- _READING TEXT_:
Be that as it may, I am an unabashed Hemingway freak. I was force fed THE OLD MAN AND THE SEA in high school, soon after it was released, and I was not much impressed. I read SNOWS OF KILIMANJARO and THE SHORT HAPPY LIFE OF FRANCIS MACOMBER right after Hemingway suicided and began to think that I was missing something by reading so much Ian Fleming instead of Hemingway. It wasn't until 1969, when I found myself captured by his COLLECTED SHORT STORIES and FOR WHOM THE BELL TOLLS (my favorite Hemingway reads), that I found myself strung-out like a dog on his work. Carlos Baker and your big book on the man be damned, Hemingway still has my vote for American Author of the Century. I wish that TRUE AT FIRST LIGHT was representative of his better works, and it's not.
Wordman epined on the book a few weeks ago and we have been corresponding about his review and my views of the book. Wordman makes reference to Hemingway's later works as weaker than his early stuff, and I disagree as THE OLD MAN AND THE SEA was a later work and some folks thought that one was really good, big prize quality. At this moment I find myself more in agreement with Wordman than I'd like to be.
TRUE AT FIRST LIGHT describes Hemingway's idea that things are seen in their purest form early on in the process, that time changes and distorts things. Hemingway is finding this metaphor sadly true with the Africa of the mid-fifties, his relationship with his wife Mary, and with his African lady friend, Debba; all are changing from what they were when he first knew them. He gives short-shrift to Africa's need for self determination, his wife's growing and maturing and, finally, his relationship with Debba withers for lack of nurture. He resorts to using a line from the past, "Love is a movable feast."
Hemingway, when asked by Fitzgerald to describe his philosophical position, said that he was an Ethical Hedonist. Well, I adopted that for a while and I couldn't make it work, and neither could Hemingway and it's an obvious failure in this book. Hemingway tries to make the position work with his relationships with Mary and Debba and fails. He tries to make it work with the major players on the safari, Keiti, Mthuka and Ngui and they all end up tolerating his boorishness and protecting him from consequence.

- _WHAT TO WORK ON_:
1. Repeat the Hemingway review in full, word for word.
2. Write out the listing from the line that has "-- Maynor Coello" through its last line. Substitute "Santos" for "Salvador" and keep everything else the same.
The listing has no connection to the Hemingway review.

- _RECORDS FOR THIS TASK_:
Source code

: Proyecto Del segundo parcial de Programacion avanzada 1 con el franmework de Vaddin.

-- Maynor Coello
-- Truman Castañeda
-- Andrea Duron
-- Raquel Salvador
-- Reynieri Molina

- _ANSWERS BELOW_:
1.
Be that as it may, I am an unabashed Hemingway freak. I was force fed THE OLD MAN AND THE SEA in high school, soon after it was released, and I was not much impressed. I read SNOWS OF KILIMANJARO and THE SHORT HAPPY LIFE OF FRANCIS MACOMBER right after Hemingway suicided and began to think that I was missing something by reading so much Ian Fleming instead of Hemingway. It wasn't until 1969, when I found myself captured by his COLLECTED SHORT STORIES and FOR WHOM THE BELL TOLLS (my favorite Hemingway reads), that I found myself strung-out like a dog on his work. Carlos Baker and your big book on the man be damned, Hemingway still has my vote for American Author of the Century. I wish that TRUE AT FIRST LIGHT was representative of his better works, and it's not.
Wordman epined on the book a few weeks ago and we have been corresponding about his review and my views of the book. Wordman makes reference to Hemingway's later works as weaker than his early stuff, and I disagree as THE OLD MAN AND THE SEA was a later work and some folks thought that one was really good, big prize quality. At this moment I find myself more in agreement with Wordman than I'd like to be.
TRUE AT FIRST LIGHT describes Hemingway's idea that things are seen in their purest form early on in the process, that time changes and distorts things. Hemingway is finding this metaphor sadly true with the Africa of the mid-fifties, his relationship with his wife Mary, and with his African lady friend, Debba; all are changing from what they were when he first knew them. He gives short-shrift to Africa's need for self determination, his wife's growing and maturing and, finally, his relationship with Debba withers for lack of nurture. He resorts to using a line from the past, "Love is a movable feast."
Hemingway, when asked by Fitzgerald to describe his philosophical position, said that he was an Ethical Hedonist. Well, I adopted that for a while and I couldn't make it work, and neither could Hemingway and it's an obvious failure in this book. Hemingway tries to make the position work with his relationships with Mary and Debba and fails. He tries to make it work with the major players on the safari, Keiti, Mthuka and Ngui and they all end up tolerating his boorishness and protecting him from consequence.

2.
-- Maynor Coello
-- Truman Castañeda
-- Andrea Duron
-- Raquel Santos
-- Reynieri Molina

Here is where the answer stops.